The farm has been in the Kilpatrick family for over 100 years. It’s mostly a hog farm; two large houses shelter 2,000 sows. (Duplin County has more hogs than any other county in the country.) There are also about 100 cows.
In the twenty-some years the Kilpatrick family has managed the farm, they have implemented some major conservation practices that both make it more efficient and protect the environment.
With NRCS assistance, the Kilpatricks have installed an irrigation system that sprays water from the 40,000-cubic-foot hog waste lagoon onto a 150-acre coastal Bermuda grass field. The amount of nutrients in the water and the amount of water are calibrated to match the needs of the grasses, which feed the 100 cattle that graze here.

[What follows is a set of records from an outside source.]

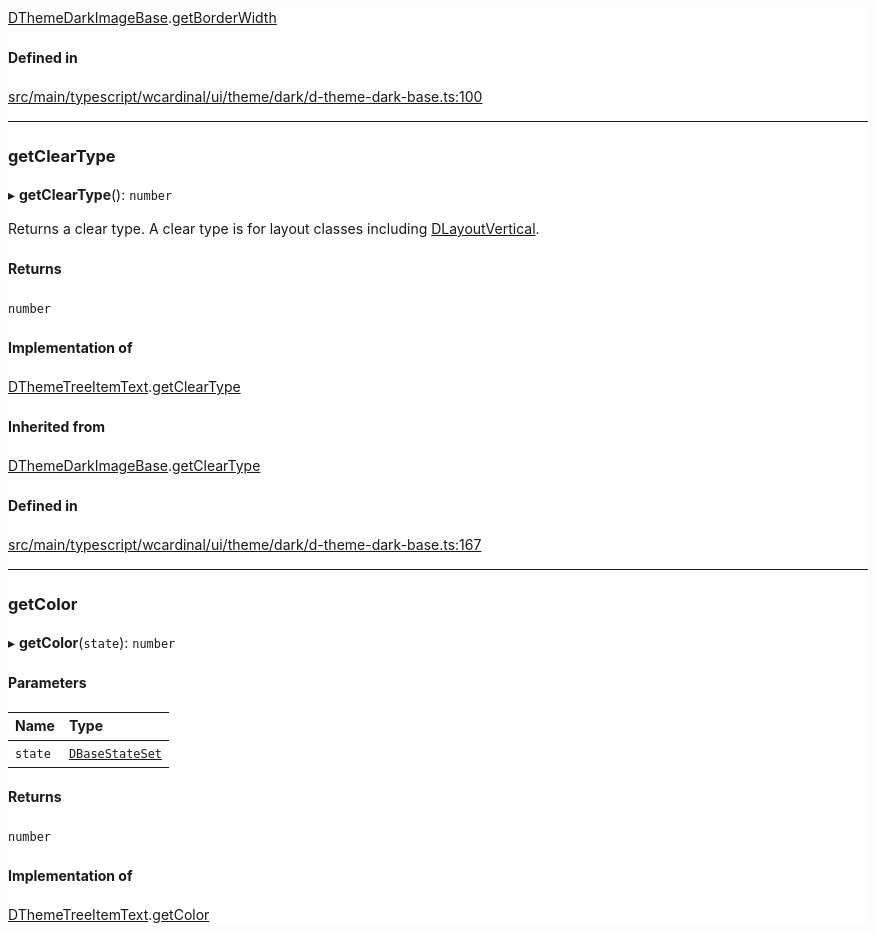 [DThemeDarkImageBase](DThemeDarkImageBase.md).[getBorderWidth](DThemeDarkImageBase.md#getborderwidth)

#### Defined in

[src/main/typescript/wcardinal/ui/theme/dark/d-theme-dark-base.ts:100](https://github.com/winter-cardinal/winter-cardinal-ui/blob/v0.310.1/src/main/typescript/wcardinal/ui/theme/dark/d-theme-dark-base.ts#L100)

___

### getClearType

▸ **getClearType**(): `number`

Returns a clear type.
A clear type is for layout classes including [DLayoutVertical](DLayoutVertical.md).

#### Returns

`number`

#### Implementation of

[DThemeTreeItemText](../interfaces/DThemeTreeItemText.md).[getClearType](../interfaces/DThemeTreeItemText.md#getcleartype)

#### Inherited from

[DThemeDarkImageBase](DThemeDarkImageBase.md).[getClearType](DThemeDarkImageBase.md#getcleartype)

#### Defined in

[src/main/typescript/wcardinal/ui/theme/dark/d-theme-dark-base.ts:167](https://github.com/winter-cardinal/winter-cardinal-ui/blob/v0.310.1/src/main/typescript/wcardinal/ui/theme/dark/d-theme-dark-base.ts#L167)

___

### getColor

▸ **getColor**(`state`): `number`

#### Parameters

| Name | Type |
| :------ | :------ |
| `state` | [`DBaseStateSet`](../interfaces/DBaseStateSet.md) |

#### Returns

`number`

#### Implementation of

[DThemeTreeItemText](../interfaces/DThemeTreeItemText.md).[getColor](../interfaces/DThemeTreeItemText.md#getcolor)
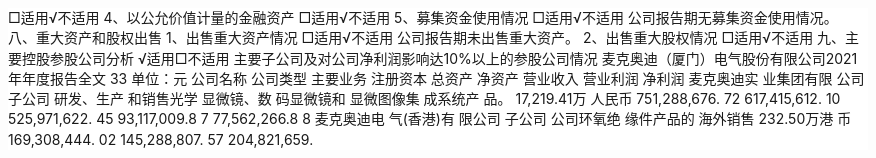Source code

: □适用√不适用
4、以公允价值计量的金融资产
□适用√不适用
5、募集资金使用情况
□适用√不适用
公司报告期无募集资金使用情况。
八、重大资产和股权出售
1、出售重大资产情况
□适用√不适用
公司报告期未出售重大资产。
2、出售重大股权情况
□适用√不适用
九、主要控股参股公司分析
√适用□不适用
主要子公司及对公司净利润影响达10%以上的参股公司情况
麦克奥迪（厦门）电气股份有限公司2021年年度报告全文
33
单位：元
公司名称
公司类型
主要业务
注册资本
总资产
净资产
营业收入
营业利润
净利润
麦克奥迪实
业集团有限
公司
子公司
研发、生产
和销售光学
显微镜、数
码显微镜和
显微图像集
成系统产
品。
17,219.41万
人民币
751,288,676.
72
617,415,612.
10
525,971,622.
45
93,117,009.8
7
77,562,266.8
8
麦克奥迪电
气(香港)有
限公司
子公司
公司环氧绝
缘件产品的
海外销售
232.50万港
币
169,308,444.
02
145,288,807.
57
204,821,659.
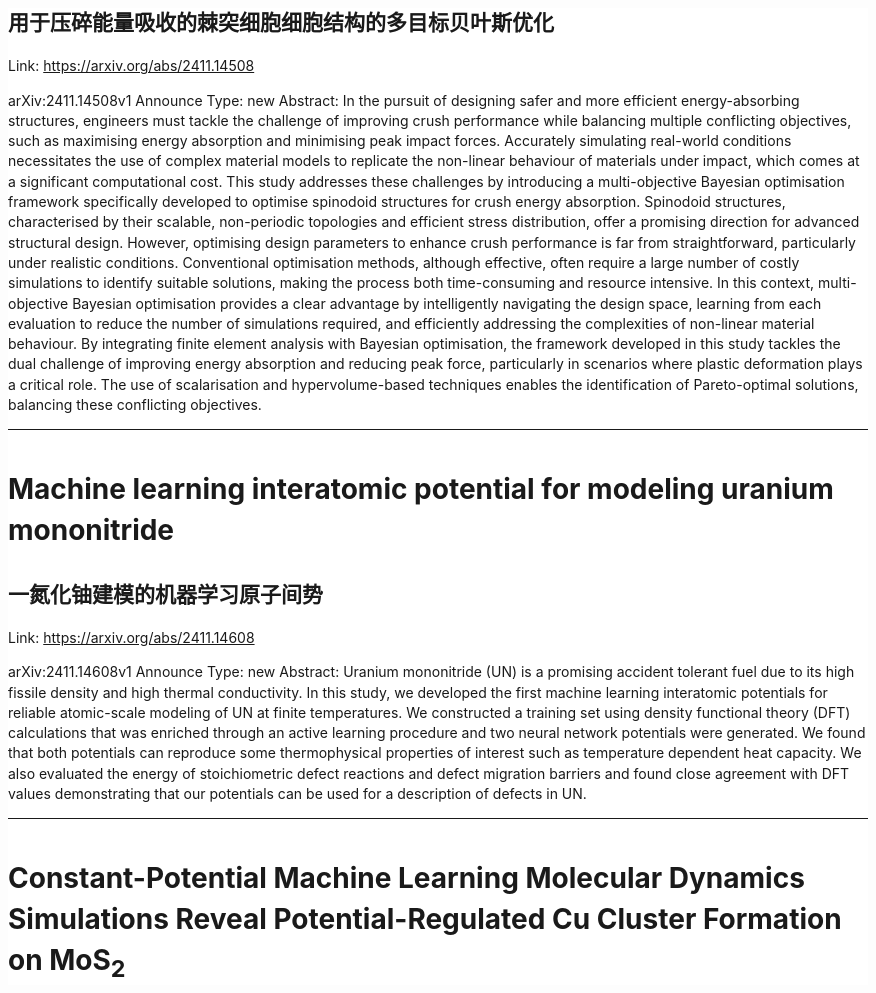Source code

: ## 用于压碎能量吸收的棘突细胞细胞结构的多目标贝叶斯优化

Link: https://arxiv.org/abs/2411.14508

arXiv:2411.14508v1 Announce Type: new 
Abstract: In the pursuit of designing safer and more efficient energy-absorbing structures, engineers must tackle the challenge of improving crush performance while balancing multiple conflicting objectives, such as maximising energy absorption and minimising peak impact forces. Accurately simulating real-world conditions necessitates the use of complex material models to replicate the non-linear behaviour of materials under impact, which comes at a significant computational cost. This study addresses these challenges by introducing a multi-objective Bayesian optimisation framework specifically developed to optimise spinodoid structures for crush energy absorption. Spinodoid structures, characterised by their scalable, non-periodic topologies and efficient stress distribution, offer a promising direction for advanced structural design. However, optimising design parameters to enhance crush performance is far from straightforward, particularly under realistic conditions. Conventional optimisation methods, although effective, often require a large number of costly simulations to identify suitable solutions, making the process both time-consuming and resource intensive. In this context, multi-objective Bayesian optimisation provides a clear advantage by intelligently navigating the design space, learning from each evaluation to reduce the number of simulations required, and efficiently addressing the complexities of non-linear material behaviour. By integrating finite element analysis with Bayesian optimisation, the framework developed in this study tackles the dual challenge of improving energy absorption and reducing peak force, particularly in scenarios where plastic deformation plays a critical role. The use of scalarisation and hypervolume-based techniques enables the identification of Pareto-optimal solutions, balancing these conflicting objectives.


---
# Machine learning interatomic potential for modeling uranium mononitride

## 一氮化铀建模的机器学习原子间势

Link: https://arxiv.org/abs/2411.14608

arXiv:2411.14608v1 Announce Type: new 
Abstract: Uranium mononitride (UN) is a promising accident tolerant fuel due to its high fissile density and high thermal conductivity. In this study, we developed the first machine learning interatomic potentials for reliable atomic-scale modeling of UN at finite temperatures. We constructed a training set using density functional theory (DFT) calculations that was enriched through an active learning procedure and two neural network potentials were generated. We found that both potentials can reproduce some thermophysical properties of interest such as temperature dependent heat capacity. We also evaluated the energy of stoichiometric defect reactions and defect migration barriers and found close agreement with DFT values demonstrating that our potentials can be used for a description of defects in UN.


---
# Constant-Potential Machine Learning Molecular Dynamics Simulations Reveal Potential-Regulated Cu Cluster Formation on MoS$_{2}$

NRCS has also helped the Kilpatricks protect the stream on their property by planting buffers around it and fencing it to keep cattle out of it; improve grazing by installing cattle watering facilities, implementing rotational grazing and diversifying the forages they grow; and make waste disposal easier by install a composting facility to dispose of dead hogs.
Baird has also initiated an energy audit with NRCS to find out how he and his brother can save energy across their farm, and a number of other forage management practices to maximize both productivity and natural resource protection.
I had the privilege of visiting the Kilpatrick family farm because I was working in the North Carolina state office. Seeing that farm and others in North Carolina has definitely given me a greater appreciation for how hard our farmers work to produce a healthy food supply and conserve our natural resources.
I wish everyone could have the opportunity to learn about agriculture by walking the land with a farmer— or in my case, four-wheeling it, with a farmer at the helm.